— start of RECORD EXTRACTS —

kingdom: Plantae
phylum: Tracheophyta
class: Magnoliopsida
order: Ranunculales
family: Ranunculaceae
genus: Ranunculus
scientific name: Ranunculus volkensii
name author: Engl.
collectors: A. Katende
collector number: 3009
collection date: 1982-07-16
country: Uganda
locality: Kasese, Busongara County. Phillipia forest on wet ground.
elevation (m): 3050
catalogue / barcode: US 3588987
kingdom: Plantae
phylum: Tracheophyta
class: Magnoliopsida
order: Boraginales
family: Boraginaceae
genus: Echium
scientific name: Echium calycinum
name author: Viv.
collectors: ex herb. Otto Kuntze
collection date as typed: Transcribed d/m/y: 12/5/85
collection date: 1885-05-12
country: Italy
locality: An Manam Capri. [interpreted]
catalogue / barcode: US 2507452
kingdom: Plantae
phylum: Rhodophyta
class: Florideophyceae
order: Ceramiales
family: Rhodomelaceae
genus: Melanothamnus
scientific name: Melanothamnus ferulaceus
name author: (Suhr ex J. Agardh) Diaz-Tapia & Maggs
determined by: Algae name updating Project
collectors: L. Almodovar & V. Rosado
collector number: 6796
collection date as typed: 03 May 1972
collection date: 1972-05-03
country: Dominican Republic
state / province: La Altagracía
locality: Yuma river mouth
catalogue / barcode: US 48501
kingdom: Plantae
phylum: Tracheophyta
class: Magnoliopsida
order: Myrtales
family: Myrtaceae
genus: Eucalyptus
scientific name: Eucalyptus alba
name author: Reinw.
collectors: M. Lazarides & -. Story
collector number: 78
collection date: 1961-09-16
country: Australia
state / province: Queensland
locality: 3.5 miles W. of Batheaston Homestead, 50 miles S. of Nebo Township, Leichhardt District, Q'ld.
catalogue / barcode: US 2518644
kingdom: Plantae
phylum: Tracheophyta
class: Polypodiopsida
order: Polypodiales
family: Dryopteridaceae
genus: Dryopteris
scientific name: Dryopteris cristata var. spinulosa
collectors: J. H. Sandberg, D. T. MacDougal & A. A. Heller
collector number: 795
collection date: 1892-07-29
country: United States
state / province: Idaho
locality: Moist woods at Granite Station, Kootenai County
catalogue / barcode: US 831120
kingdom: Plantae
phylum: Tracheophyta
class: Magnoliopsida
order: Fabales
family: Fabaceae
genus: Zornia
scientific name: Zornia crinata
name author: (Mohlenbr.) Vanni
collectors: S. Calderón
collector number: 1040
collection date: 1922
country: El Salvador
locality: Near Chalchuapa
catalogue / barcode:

— end of RECORD EXTRACTS —

**WHAT YOU HAVE TO DO**
Render the lines above as a numbered list, from the first line through the line containing "genus: Melanothamnus", and skip any blank lines.

**TASK RESPONSE**
1. kingdom: Plantae
2. phylum: Tracheophyta
3. class: Magnoliopsida
4. order: Ranunculales
5. family: Ranunculaceae
6. genus: Ranunculus
7. scientific name: Ranunculus volkensii
8. name author: Engl.
9. collectors: A. Katende
10. collector number: 3009
11. collection date: 1982-07-16
12. country: Uganda
13. locality: Kasese, Busongara County. Phillipia forest on wet ground.
14. elevation (m): 3050
15. catalogue / barcode: US 3588987
16. kingdom: Plantae
17. phylum: Tracheophyta
18. class: Magnoliopsida
19. order: Boraginales
20. family: Boraginaceae
21. genus: Echium
22. scientific name: Echium calycinum
23. name author: Viv.
24. collectors: ex herb. Otto Kuntze
25. collection date as typed: Transcribed d/m/y: 12/5/85
26. collection date: 1885-05-12
27. country: Italy
28. locality: An Manam Capri. [interpreted]
29. catalogue / barcode: US 2507452
30. kingdom: Plantae
31. phylum: Rhodophyta
32. class: Florideophyceae
33. order: Ceramiales
34. family: Rhodomelaceae
35. genus: Melanothamnus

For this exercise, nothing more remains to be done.